Michael Barone has an interesting column on Adam Smith as a political pundit. He riffs off of a quote from Wealth of Nations, Book V, Chapter 1, para. 199:
In every civilized society, in every society where the distinction of ranks has once been completely established, there have been always two different schemes or systems of morality current at the same time; of which the one may be called the strict or austere; the other the liberal, or, if you will, the loose system. The former is generally admired and revered by the common people: the latter is commonly more esteemed and adopted by what are called people of fashion.
There’s a lot of interesting discussion fodder in this passage (modern relevance of “ranks”, etc.), but Barone takes it into a discussion of modern big-L liberal politics and the cultural differences that are manifest in this Smith quote.

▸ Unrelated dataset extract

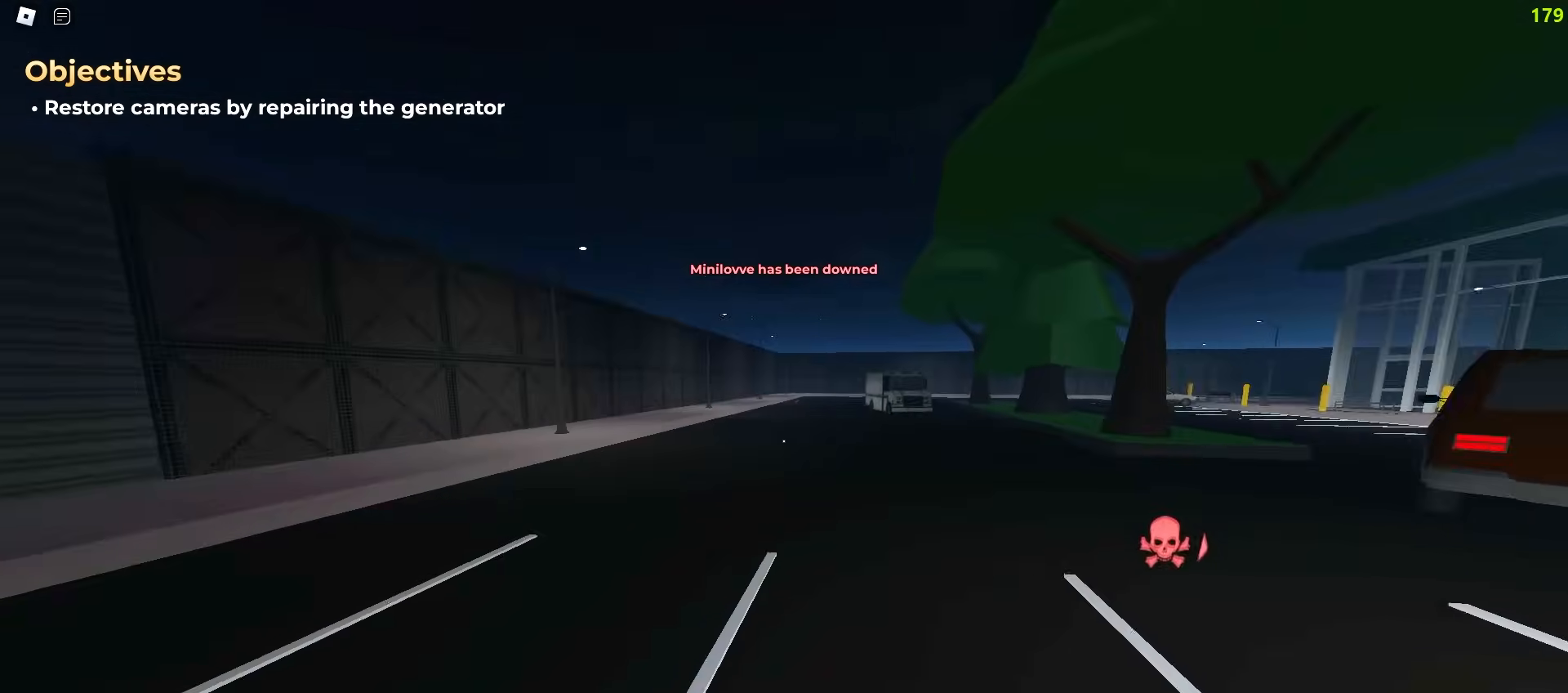
Gameplay with keyboard and mouse; each line is a JSON object with the keys and mouse buttons held at the frame after it. "events" lists presses ("down") and releases ("up") of "a", "ctrl", "d", "e", "f", "q", "r", "s", "shift", "tab", "w", "mouse_left", "mouse_wheel", "mouse_right", "mouse_mb4" and "mouse_mb5" between this image and that frame as [ms after this image, input, new state], when the widget could be followed in between; "space" appears only as held states. "mouse_left", "mouse_wheel", "mouse_right", "mouse_mb4", "mouse_mb5" = the "left", "wheel", "right", "mb4", "mb5" buttons of the "mouse" list. No other keys are recorded. "wheel" means that the mouse wheel is clicked or scrolled. Mouse movement is not recorded.
{"keys": ["d", "w"], "mouse": [], "events": [[250, "d", "up"], [267, "a", "down"], [383, "a", "up"], [400, "d", "down"]]}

What caught my attention was his connecting it to what we call around here the “lakeshore Liberal” phenomenon:
It evidently irritates many liberals to point out that their party gets heavy support from superaffluent “people of fashion” and does not run very well among “the common people.” They like to think of themselves as tribunes for the ordinary person, ready to spend the government’s money to help him bear the travails of life, and they are puzzled when these people do not respond with proper gratitude.
Or, as someone commented to me many years ago when I was a graduate student and cat-sitting in a lakeshore high-rise, “they can afford to be socialists.”
Barone’s column is a more nuanced cut at the trite “red-blue” stereotype that has arisen, and I value his appreciation of the keen observations of Adam Smith!
Thanks to Glenn Reynolds for the link.